Dalam konteks yang lebih luas, Prakoso dalam Al-Qur’an dan Kosmologi: Kronologis Penciptaan dan Kepunahan Alam Kosmos menyebutkan bahwa kajian terhadap ayat-ayat kosmik membuka ruang dialog antara wahyu dan teori ilmiah tentang asal-usul serta nasib akhir alam semesta. Menurutnya, Alquran mengajarkan bahwa segala sesuatu bermula dan berakhir dengan kehendak Allah, sebuah konsep yang sejalan dengan prinsip entropi dan siklus kosmik dalam astrofisika modern.
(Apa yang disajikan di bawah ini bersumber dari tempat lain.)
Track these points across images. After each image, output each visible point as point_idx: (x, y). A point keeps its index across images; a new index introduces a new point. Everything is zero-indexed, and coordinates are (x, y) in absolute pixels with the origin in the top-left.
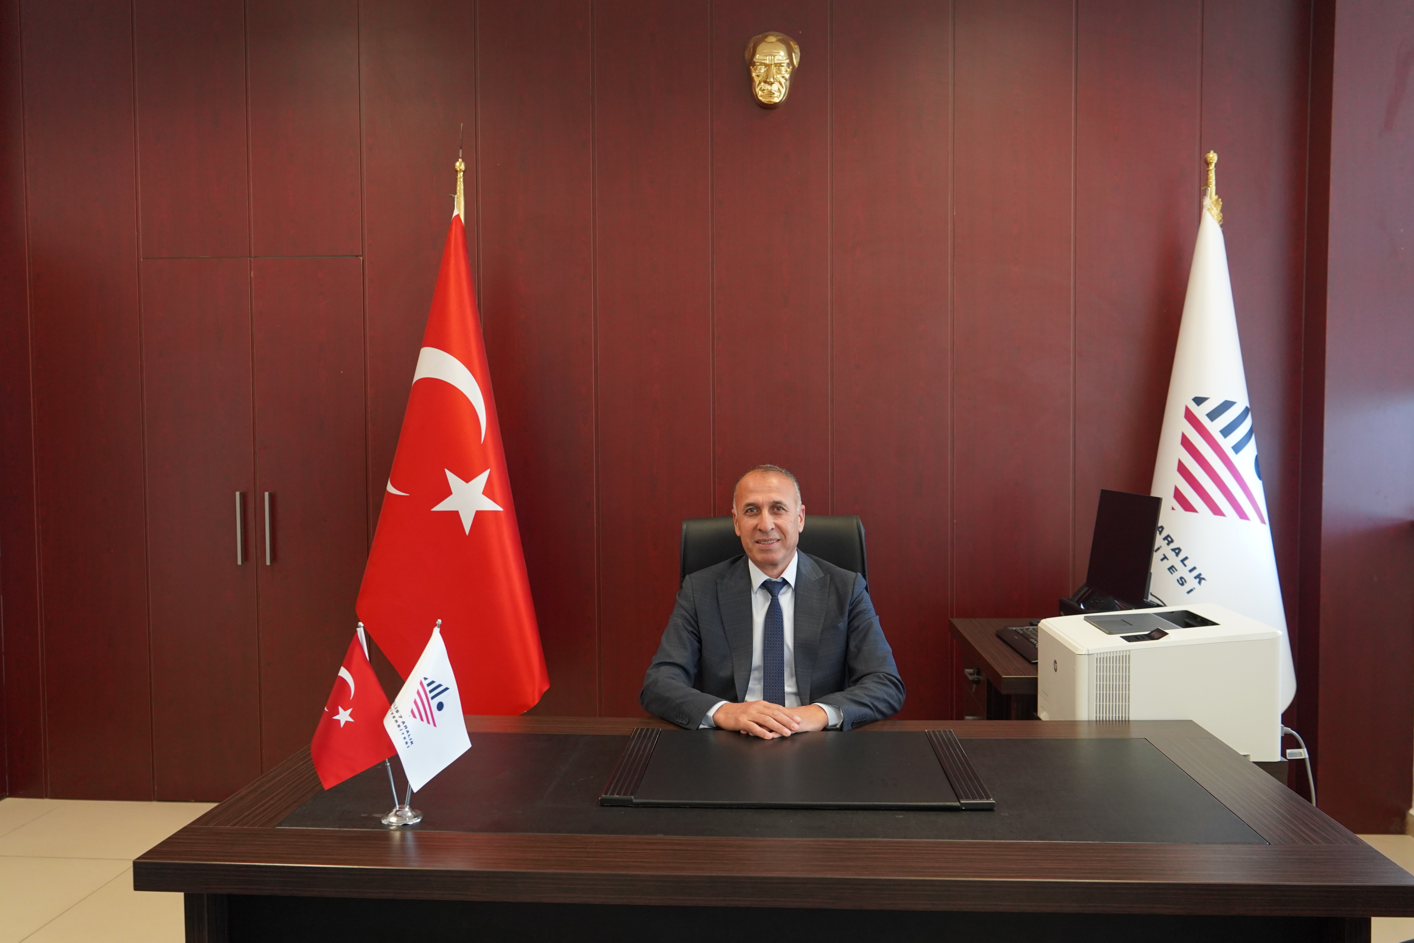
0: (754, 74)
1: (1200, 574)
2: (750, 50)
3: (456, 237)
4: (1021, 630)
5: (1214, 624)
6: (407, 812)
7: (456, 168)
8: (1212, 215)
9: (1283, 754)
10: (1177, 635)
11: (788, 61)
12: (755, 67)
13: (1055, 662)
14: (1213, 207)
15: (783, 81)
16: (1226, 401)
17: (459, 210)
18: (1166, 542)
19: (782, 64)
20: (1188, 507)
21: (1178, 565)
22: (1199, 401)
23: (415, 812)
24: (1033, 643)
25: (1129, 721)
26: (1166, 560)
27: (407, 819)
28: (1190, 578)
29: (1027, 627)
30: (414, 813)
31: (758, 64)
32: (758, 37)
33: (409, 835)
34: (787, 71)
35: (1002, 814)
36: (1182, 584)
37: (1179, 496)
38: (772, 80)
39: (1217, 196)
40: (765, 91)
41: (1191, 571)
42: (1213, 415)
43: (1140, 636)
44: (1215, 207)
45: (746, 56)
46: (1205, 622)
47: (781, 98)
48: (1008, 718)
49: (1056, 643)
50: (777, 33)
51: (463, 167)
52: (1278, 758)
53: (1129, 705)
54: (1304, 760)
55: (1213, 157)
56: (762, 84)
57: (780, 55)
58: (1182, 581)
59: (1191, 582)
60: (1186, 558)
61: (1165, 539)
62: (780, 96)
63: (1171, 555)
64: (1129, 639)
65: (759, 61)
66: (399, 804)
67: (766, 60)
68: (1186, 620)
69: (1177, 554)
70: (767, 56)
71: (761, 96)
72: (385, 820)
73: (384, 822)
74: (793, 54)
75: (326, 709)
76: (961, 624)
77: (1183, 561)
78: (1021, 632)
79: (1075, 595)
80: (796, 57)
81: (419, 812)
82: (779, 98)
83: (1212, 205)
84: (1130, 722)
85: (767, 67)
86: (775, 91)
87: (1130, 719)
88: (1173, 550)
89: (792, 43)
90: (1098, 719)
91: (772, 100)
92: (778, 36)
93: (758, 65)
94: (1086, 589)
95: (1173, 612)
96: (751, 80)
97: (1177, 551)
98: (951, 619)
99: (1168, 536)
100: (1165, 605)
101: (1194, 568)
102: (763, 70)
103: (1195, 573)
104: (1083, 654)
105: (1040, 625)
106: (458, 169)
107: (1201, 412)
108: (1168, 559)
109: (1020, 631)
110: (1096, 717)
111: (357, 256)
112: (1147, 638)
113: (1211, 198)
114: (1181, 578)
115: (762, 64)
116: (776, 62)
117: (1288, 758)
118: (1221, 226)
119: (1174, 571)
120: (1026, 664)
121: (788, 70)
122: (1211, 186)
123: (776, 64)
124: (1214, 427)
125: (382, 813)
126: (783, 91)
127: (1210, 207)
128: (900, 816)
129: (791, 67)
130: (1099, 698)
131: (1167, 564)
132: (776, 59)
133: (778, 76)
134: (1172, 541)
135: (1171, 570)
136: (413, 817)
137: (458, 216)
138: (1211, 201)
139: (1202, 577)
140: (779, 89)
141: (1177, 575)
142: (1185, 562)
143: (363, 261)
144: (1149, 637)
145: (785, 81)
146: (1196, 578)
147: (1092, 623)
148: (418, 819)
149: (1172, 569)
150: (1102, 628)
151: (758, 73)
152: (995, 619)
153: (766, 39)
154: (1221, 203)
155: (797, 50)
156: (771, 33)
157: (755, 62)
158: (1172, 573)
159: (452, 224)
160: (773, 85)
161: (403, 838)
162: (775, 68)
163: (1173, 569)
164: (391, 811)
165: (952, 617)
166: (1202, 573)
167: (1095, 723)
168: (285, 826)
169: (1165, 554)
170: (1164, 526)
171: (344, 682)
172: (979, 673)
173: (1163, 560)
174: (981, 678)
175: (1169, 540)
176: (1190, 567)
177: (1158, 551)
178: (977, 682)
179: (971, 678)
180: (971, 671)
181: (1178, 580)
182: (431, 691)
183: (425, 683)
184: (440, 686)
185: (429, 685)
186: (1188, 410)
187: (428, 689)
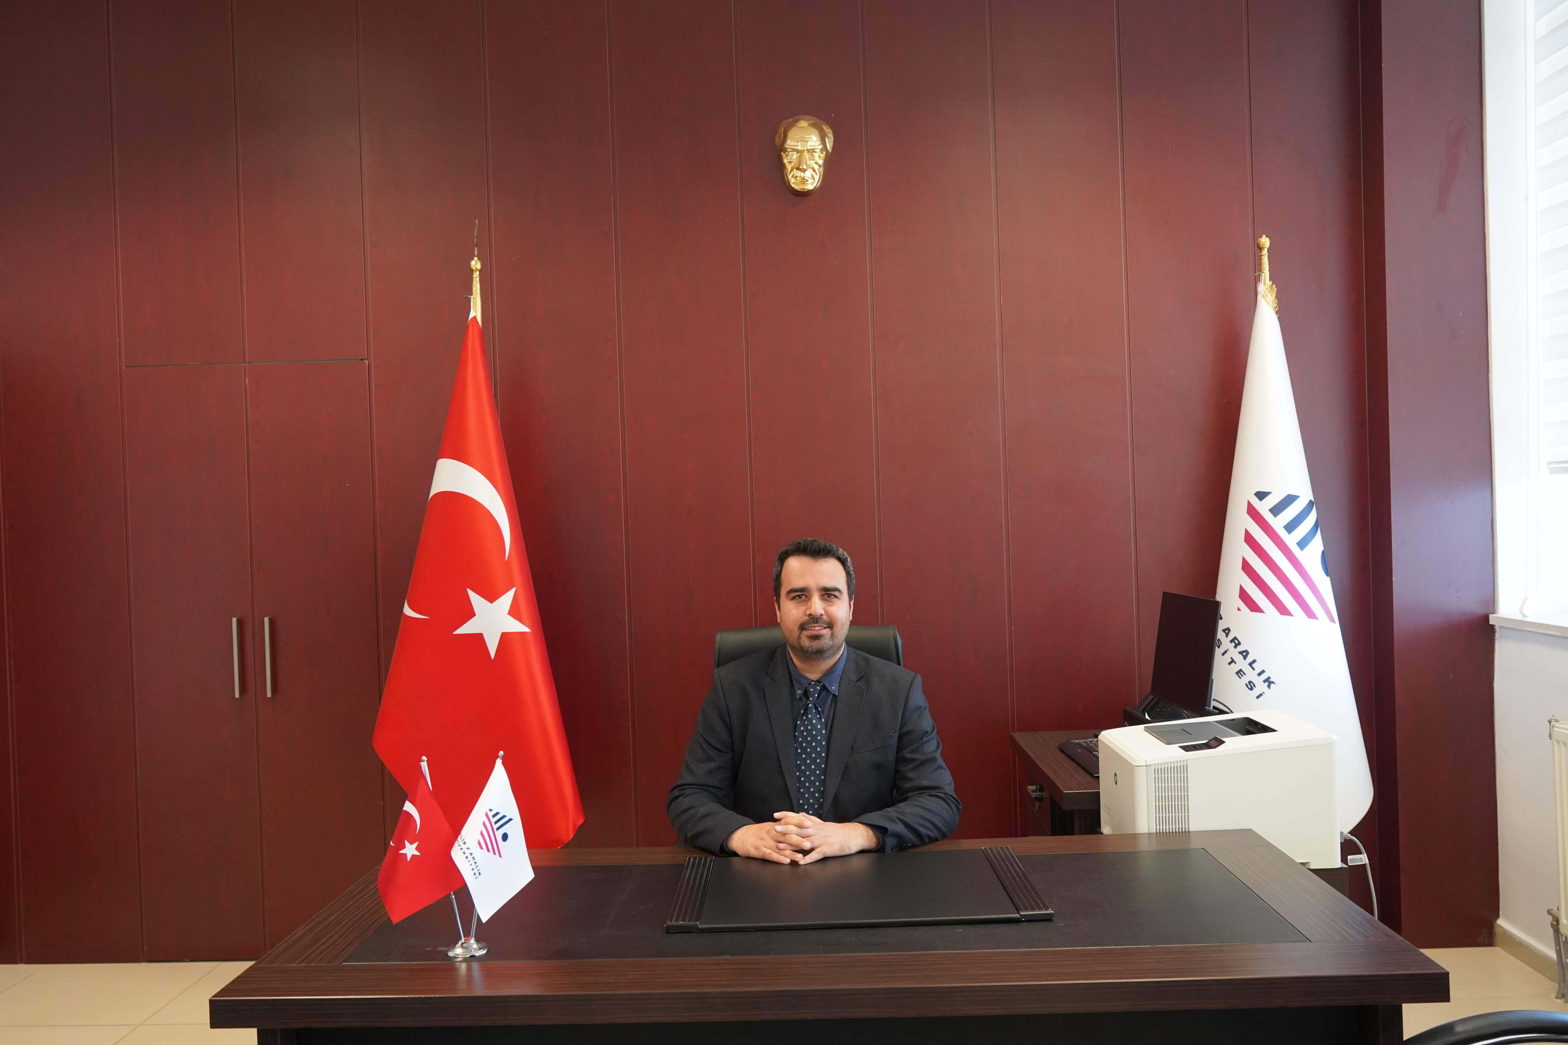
0: (785, 160)
1: (1269, 678)
2: (781, 135)
3: (473, 341)
4: (1085, 742)
5: (1273, 730)
6: (473, 943)
7: (471, 267)
8: (1266, 301)
10: (1235, 743)
11: (821, 147)
12: (787, 153)
13: (1116, 776)
14: (1268, 293)
15: (816, 167)
16: (1290, 495)
17: (476, 311)
18: (1233, 644)
19: (815, 150)
20: (1254, 607)
21: (1246, 669)
22: (1261, 495)
24: (1095, 756)
26: (1233, 664)
27: (473, 950)
28: (1259, 682)
29: (1091, 740)
30: (480, 944)
31: (790, 150)
32: (788, 120)
33: (476, 966)
34: (820, 157)
36: (1251, 689)
37: (1244, 596)
38: (805, 167)
39: (1271, 282)
40: (798, 178)
41: (1259, 675)
42: (1276, 510)
43: (1199, 745)
44: (1270, 293)
45: (777, 140)
47: (814, 185)
48: (1071, 833)
49: (1115, 756)
50: (808, 117)
51: (478, 266)
52: (1337, 864)
53: (1188, 816)
54: (1364, 865)
55: (1265, 241)
56: (795, 170)
57: (812, 141)
58: (1250, 686)
59: (1260, 686)
60: (1254, 661)
61: (1231, 642)
62: (813, 183)
63: (1239, 658)
64: (1187, 749)
65: (791, 147)
66: (464, 936)
67: (798, 146)
68: (1247, 727)
69: (1245, 658)
70: (798, 142)
71: (794, 183)
72: (452, 952)
73: (451, 954)
74: (826, 139)
75: (391, 843)
76: (1023, 739)
77: (1251, 664)
78: (1085, 745)
79: (1140, 704)
80: (829, 142)
81: (485, 944)
82: (812, 185)
83: (1266, 292)
84: (1190, 834)
85: (800, 154)
86: (809, 178)
87: (1190, 830)
88: (1241, 653)
89: (824, 127)
91: (806, 188)
92: (809, 120)
93: (790, 152)
94: (1152, 697)
95: (1236, 720)
96: (782, 166)
97: (1244, 654)
98: (1012, 733)
99: (1235, 638)
100: (1232, 712)
101: (1263, 672)
102: (795, 156)
103: (1264, 677)
104: (1141, 765)
105: (1099, 737)
106: (474, 268)
107: (1263, 508)
108: (1235, 663)
109: (1083, 743)
110: (1156, 829)
111: (363, 360)
112: (1204, 747)
113: (1265, 284)
114: (1250, 682)
115: (793, 150)
116: (809, 148)
117: (1349, 864)
118: (1277, 311)
120: (1089, 779)
121: (822, 156)
122: (1264, 271)
123: (808, 151)
124: (1278, 523)
125: (446, 946)
126: (817, 178)
127: (1264, 293)
129: (824, 153)
130: (1159, 810)
131: (1235, 668)
132: (808, 145)
133: (811, 162)
134: (1239, 644)
135: (1239, 674)
136: (479, 948)
137: (475, 318)
138: (1266, 287)
139: (1271, 680)
140: (812, 176)
141: (1245, 680)
142: (1253, 665)
144: (1208, 746)
145: (818, 167)
146: (1264, 682)
147: (1153, 732)
148: (484, 950)
149: (1240, 673)
150: (1161, 738)
151: (789, 160)
152: (1057, 732)
153: (797, 124)
154: (1276, 290)
155: (830, 134)
156: (802, 117)
157: (786, 148)
158: (1240, 678)
159: (468, 327)
160: (806, 172)
161: (470, 970)
162: (807, 154)
163: (1242, 673)
164: (457, 943)
165: (1013, 731)
166: (1271, 677)
168: (352, 962)
169: (1231, 658)
170: (1230, 628)
171: (409, 815)
172: (1041, 790)
173: (1230, 664)
174: (1044, 794)
175: (1236, 642)
176: (1258, 671)
177: (1223, 654)
178: (1040, 799)
179: (1033, 795)
180: (1033, 788)
181: (1246, 684)
182: (496, 823)
183: (491, 814)
184: (504, 817)
185: (494, 816)
186: (1250, 506)
187: (493, 820)
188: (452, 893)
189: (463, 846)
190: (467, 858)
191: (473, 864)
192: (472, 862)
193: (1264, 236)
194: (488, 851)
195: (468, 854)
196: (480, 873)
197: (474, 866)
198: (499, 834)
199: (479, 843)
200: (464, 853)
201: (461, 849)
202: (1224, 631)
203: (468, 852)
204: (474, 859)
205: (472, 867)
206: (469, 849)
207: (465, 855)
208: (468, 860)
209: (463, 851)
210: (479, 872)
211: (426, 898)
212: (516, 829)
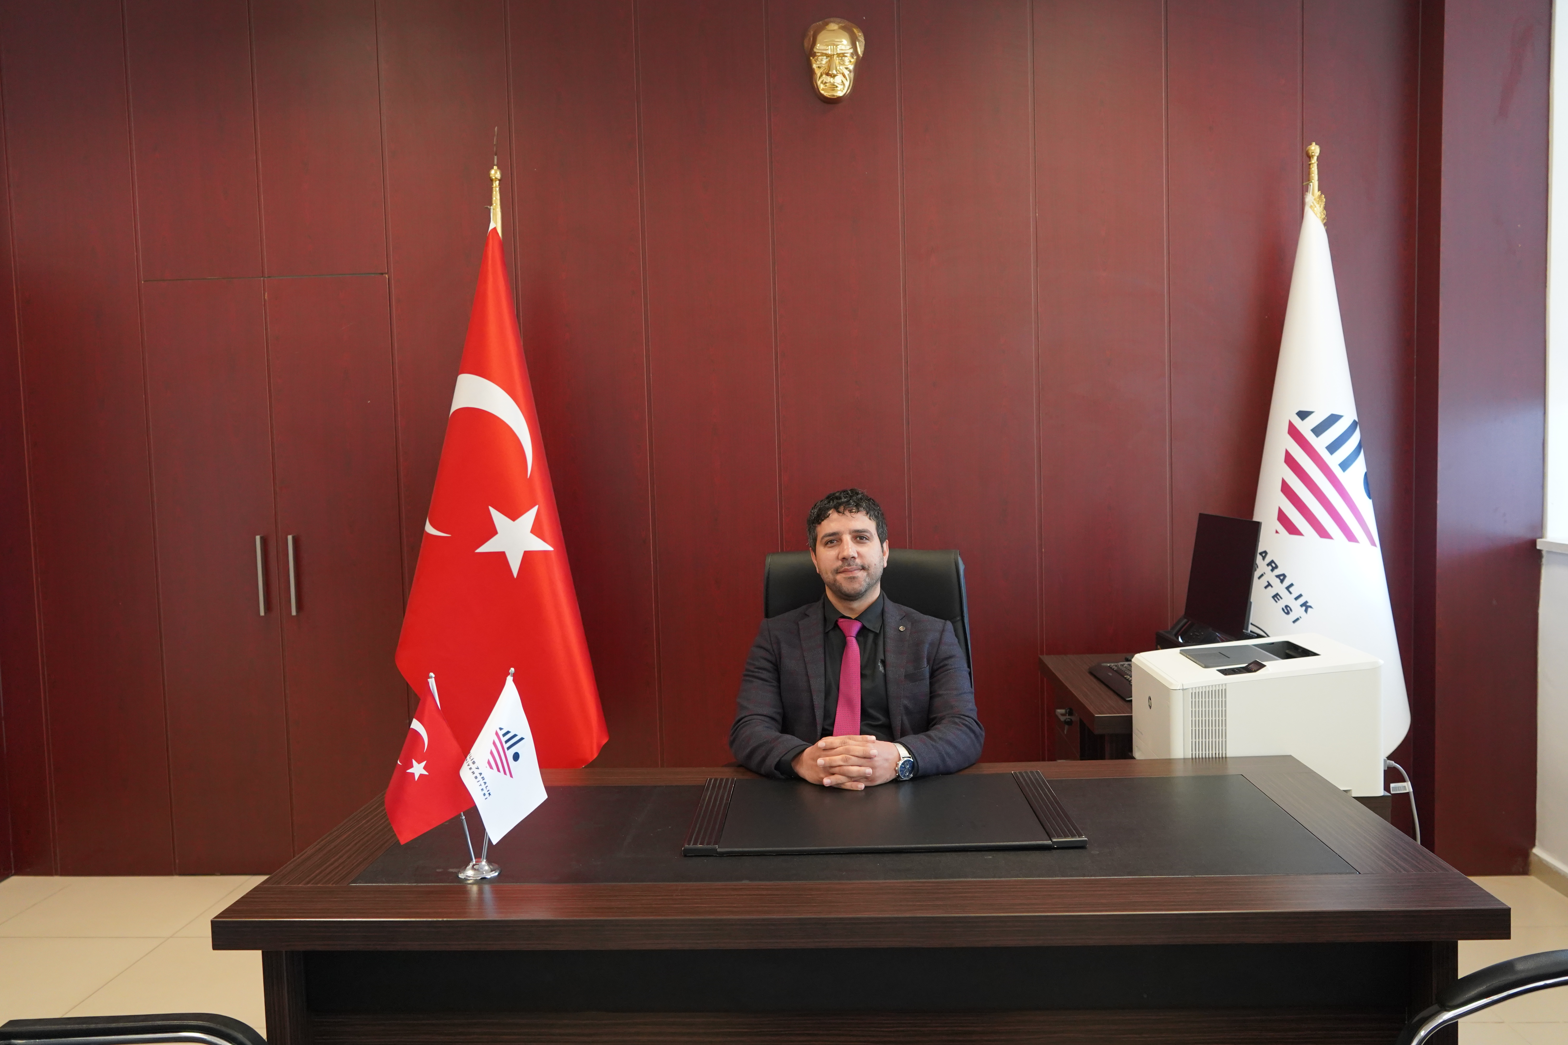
0: (814, 65)
1: (1306, 602)
2: (810, 39)
3: (493, 253)
4: (1116, 666)
5: (1315, 654)
6: (484, 866)
7: (491, 176)
8: (1314, 212)
9: (1387, 788)
10: (1275, 667)
11: (851, 51)
12: (816, 58)
13: (1150, 698)
14: (1316, 204)
15: (846, 73)
16: (1332, 415)
17: (496, 222)
18: (1270, 568)
19: (846, 55)
20: (1292, 529)
21: (1283, 593)
22: (1303, 415)
23: (492, 865)
24: (1128, 680)
25: (1226, 757)
26: (1270, 587)
27: (484, 872)
28: (1296, 606)
29: (1122, 663)
30: (491, 867)
31: (819, 54)
32: (818, 23)
33: (487, 888)
34: (850, 61)
35: (1092, 852)
36: (1288, 613)
37: (1282, 518)
38: (834, 72)
39: (1320, 192)
40: (827, 84)
41: (1296, 599)
42: (1318, 431)
43: (1237, 668)
44: (1318, 203)
45: (806, 45)
46: (1306, 653)
47: (844, 92)
48: (1102, 758)
49: (1149, 679)
50: (839, 20)
51: (498, 175)
52: (1380, 792)
53: (1226, 741)
54: (1408, 794)
55: (1315, 149)
56: (824, 76)
57: (843, 45)
58: (1287, 610)
59: (1297, 611)
60: (1292, 585)
61: (1268, 565)
62: (843, 89)
63: (1276, 582)
64: (1225, 672)
65: (820, 51)
66: (475, 858)
67: (828, 50)
68: (1287, 651)
69: (1282, 581)
70: (828, 46)
71: (823, 89)
72: (462, 874)
73: (461, 876)
74: (857, 43)
75: (399, 762)
76: (1052, 662)
77: (1288, 588)
78: (1115, 668)
79: (1173, 628)
80: (860, 46)
81: (496, 866)
82: (842, 91)
83: (1315, 202)
84: (1228, 759)
85: (829, 58)
86: (838, 84)
87: (1227, 756)
88: (1278, 576)
89: (855, 30)
90: (1194, 757)
91: (835, 94)
92: (840, 23)
93: (819, 56)
94: (1185, 620)
95: (1273, 643)
96: (811, 72)
97: (1282, 578)
98: (1041, 657)
99: (1273, 561)
100: (1268, 636)
101: (1300, 596)
102: (825, 60)
103: (1301, 601)
104: (1178, 689)
105: (1133, 660)
106: (494, 178)
107: (1305, 427)
108: (1272, 587)
109: (1114, 667)
110: (1192, 754)
111: (382, 274)
112: (1245, 671)
113: (1313, 194)
114: (1287, 606)
115: (823, 54)
116: (839, 52)
117: (1392, 792)
118: (1325, 225)
119: (1279, 600)
120: (1121, 703)
121: (852, 60)
122: (1313, 181)
123: (838, 55)
124: (1320, 444)
125: (457, 868)
126: (847, 83)
127: (1312, 204)
128: (989, 856)
129: (855, 57)
130: (1195, 734)
131: (1271, 592)
132: (838, 49)
133: (841, 67)
134: (1276, 567)
135: (1276, 599)
136: (490, 870)
137: (495, 229)
138: (1314, 198)
139: (1308, 604)
140: (842, 82)
141: (1282, 604)
142: (1291, 589)
143: (389, 279)
144: (1247, 670)
145: (849, 73)
146: (1302, 606)
147: (1187, 656)
148: (495, 872)
149: (1276, 597)
150: (1198, 662)
151: (819, 64)
152: (1088, 655)
153: (827, 27)
154: (1324, 200)
155: (861, 38)
156: (832, 19)
157: (815, 52)
158: (1276, 602)
159: (488, 238)
160: (836, 78)
161: (481, 892)
162: (837, 58)
163: (1278, 597)
164: (468, 864)
165: (1042, 654)
166: (1308, 601)
167: (1191, 760)
168: (360, 883)
169: (1268, 582)
170: (1267, 551)
171: (416, 734)
172: (1071, 713)
173: (1266, 587)
174: (1073, 718)
175: (1273, 565)
176: (1295, 595)
177: (1259, 578)
178: (1069, 723)
179: (1062, 718)
180: (1063, 711)
181: (1283, 609)
182: (507, 742)
183: (501, 733)
184: (515, 736)
185: (504, 735)
186: (1291, 426)
187: (504, 739)
188: (462, 813)
189: (472, 765)
190: (476, 778)
191: (483, 784)
192: (482, 782)
193: (1314, 144)
194: (499, 770)
195: (477, 774)
196: (489, 794)
197: (483, 786)
198: (510, 754)
199: (489, 763)
200: (473, 773)
201: (470, 769)
202: (1261, 554)
203: (477, 772)
204: (483, 780)
205: (481, 787)
206: (478, 768)
207: (475, 775)
208: (478, 780)
209: (472, 771)
210: (489, 792)
211: (435, 817)
212: (528, 749)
Baca Juga: Penjelasan Al-Quran tentang Fenomena Alam Semesta Bertasbih kepada Allah
Pesan Spiritualitas di Balik Fenomena Kosmis
Ketika manusia menemukan gelombang kosmik, mendengar gema dari awal penciptaan, atau memetakan miliaran galaksi di angkasa, mungkin sebenarnya bukan langit yang baru bersuara tapi hati manusia yang baru mau mendengarkan. Mukjizat Alquran bukan hanya pada kesesuaiannya dengan penemuan ilmiah, tetapi pada kemampuannya menggerakkan hati. Ia menuntun kita dari sekadar takjub pada langit menuju kagum pada penciptanya.
Di balik setiap bintang yang berkilau, setiap galaksi yang berputar, ada pesan lembut dari Tuhan: bahwa alam semesta ini bukan kebetulan, melainkan tanda cinta-Nya yang diatur oleh kemahakuasaanNya agar manusia mau berpikir dan bersyukur.
Langit memang terus berbicara dengan cahaya bintang yang berkelip, dengan dentuman halus gelombang gravitasi, dan dengan ayat-ayat yang abadi dalam mushaf suci.
Setiap foton yang melesat dari galaksi jauh, setiap gerakan planet di orbitnya, seolah menjadi irama dari simfoni besar ciptaan.
Mungkin, tugas kita di zaman penuh kebisingan ini bukan lagi mencari bukti-bukti baru dari keajaiban wahyu, tapi menenangkan hati agar cukup peka mendengar “suara” Tuhan yang tersembunyi dalam keheningan semesta. Sebab mukjizat terbesar bukan hanya yang terlihat di langit, melainkan yang tumbuh di dalam diri ketika akal dan iman berpadu dalam rasa takjub kepada Sang Pencipta. Wallah a’lam.